(Problem description): The entries that follow are to be duplicated in full, character for character.
=== Section Start ===
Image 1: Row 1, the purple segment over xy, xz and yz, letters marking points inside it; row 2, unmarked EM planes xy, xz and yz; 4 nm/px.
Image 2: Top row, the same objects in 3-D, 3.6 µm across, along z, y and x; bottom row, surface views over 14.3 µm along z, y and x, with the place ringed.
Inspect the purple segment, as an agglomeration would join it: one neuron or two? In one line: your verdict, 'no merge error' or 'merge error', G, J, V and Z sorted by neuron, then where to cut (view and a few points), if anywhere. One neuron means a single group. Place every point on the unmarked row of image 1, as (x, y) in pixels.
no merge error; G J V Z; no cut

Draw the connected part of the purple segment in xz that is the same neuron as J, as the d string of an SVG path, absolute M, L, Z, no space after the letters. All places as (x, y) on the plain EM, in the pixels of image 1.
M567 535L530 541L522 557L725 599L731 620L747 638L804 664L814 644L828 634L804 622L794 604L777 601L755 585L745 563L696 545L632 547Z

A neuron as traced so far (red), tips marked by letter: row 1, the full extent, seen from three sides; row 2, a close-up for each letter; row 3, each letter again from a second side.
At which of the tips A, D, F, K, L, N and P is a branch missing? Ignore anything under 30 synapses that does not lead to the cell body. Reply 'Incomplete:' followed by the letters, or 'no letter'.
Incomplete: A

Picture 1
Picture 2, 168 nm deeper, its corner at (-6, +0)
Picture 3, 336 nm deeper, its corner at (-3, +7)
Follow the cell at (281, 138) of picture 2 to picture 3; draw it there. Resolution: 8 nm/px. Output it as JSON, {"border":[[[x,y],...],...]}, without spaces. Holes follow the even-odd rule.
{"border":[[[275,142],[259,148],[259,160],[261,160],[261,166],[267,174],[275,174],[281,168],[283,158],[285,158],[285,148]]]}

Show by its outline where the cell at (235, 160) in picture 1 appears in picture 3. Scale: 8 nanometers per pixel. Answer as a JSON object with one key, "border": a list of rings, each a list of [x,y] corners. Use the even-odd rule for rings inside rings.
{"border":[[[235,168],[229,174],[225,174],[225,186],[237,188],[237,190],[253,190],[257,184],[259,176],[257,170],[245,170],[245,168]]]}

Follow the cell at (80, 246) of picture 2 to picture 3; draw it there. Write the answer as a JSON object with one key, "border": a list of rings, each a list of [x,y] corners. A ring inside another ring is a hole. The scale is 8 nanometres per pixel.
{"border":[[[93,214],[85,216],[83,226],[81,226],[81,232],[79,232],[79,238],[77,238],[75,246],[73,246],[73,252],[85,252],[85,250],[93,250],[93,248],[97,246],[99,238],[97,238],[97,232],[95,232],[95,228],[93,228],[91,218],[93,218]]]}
=== Section End ===
(Answer to this exercise):
Image 1: Row 1, the purple segment over xy, xz and yz, letters marking points inside it; row 2, unmarked EM planes xy, xz and yz; 4 nm/px.
Image 2: Top row, the same objects in 3-D, 3.6 µm across, along z, y and x; bottom row, surface views over 14.3 µm along z, y and x, with the place ringed.
Inspect the purple segment, as an agglomeration would join it: one neuron or two? In one line: your verdict, 'no merge error' or 'merge error', G, J, V and Z sorted by neuron, then where to cut (view and a few points), if anywhere. One neuron means a single group. Place every point on the unmarked row of image 1, as (x, y) in pixels.
no merge error; G J V Z; no cut

Draw the connected part of the purple segment in xz that is the same neuron as J, as the d string of an SVG path, absolute M, L, Z, no space after the letters. All places as (x, y) on the plain EM, in the pixels of image 1.
M567 535L530 541L522 557L725 599L731 620L747 638L804 664L814 644L828 634L804 622L794 604L777 601L755 585L745 563L696 545L632 547Z

A neuron as traced so far (red), tips marked by letter: row 1, the full extent, seen from three sides; row 2, a close-up for each letter; row 3, each letter again from a second side.
At which of the tips A, D, F, K, L, N and P is a branch missing? Ignore anything under 30 synapses that does not lead to the cell body. Reply 'Incomplete:' followed by the letters, or 'no letter'.
Incomplete: A

Picture 1
Picture 2, 168 nm deeper, its corner at (-6, +0)
Picture 3, 336 nm deeper, its corner at (-3, +7)
Follow the cell at (281, 138) of picture 2 to picture 3; draw it there. Resolution: 8 nm/px. Output it as JSON, {"border":[[[x,y],...],...]}, without spaces. Holes follow the even-odd rule.
{"border":[[[275,142],[259,148],[259,160],[261,160],[261,166],[267,174],[275,174],[281,168],[283,158],[285,158],[285,148]]]}

Show by its outline where the cell at (235, 160) in picture 1 appears in picture 3. Scale: 8 nanometers per pixel. Answer as a JSON object with one key, "border": a list of rings, each a list of [x,y] corners. Use the even-odd rule for rings inside rings.
{"border":[[[235,168],[229,174],[225,174],[225,186],[237,188],[237,190],[253,190],[257,184],[259,176],[257,170],[245,170],[245,168]]]}

Follow the cell at (80, 246) of picture 2 to picture 3; draw it there. Write the answer as a JSON object with one key, "border": a list of rings, each a list of [x,y] corners. A ring inside another ring is a hole. The scale is 8 nanometres per pixel.
{"border":[[[93,214],[85,216],[83,226],[81,226],[81,232],[79,232],[79,238],[77,238],[75,246],[73,246],[73,252],[85,252],[85,250],[93,250],[93,248],[97,246],[99,238],[97,238],[97,232],[95,232],[95,228],[93,228],[91,218],[93,218]]]}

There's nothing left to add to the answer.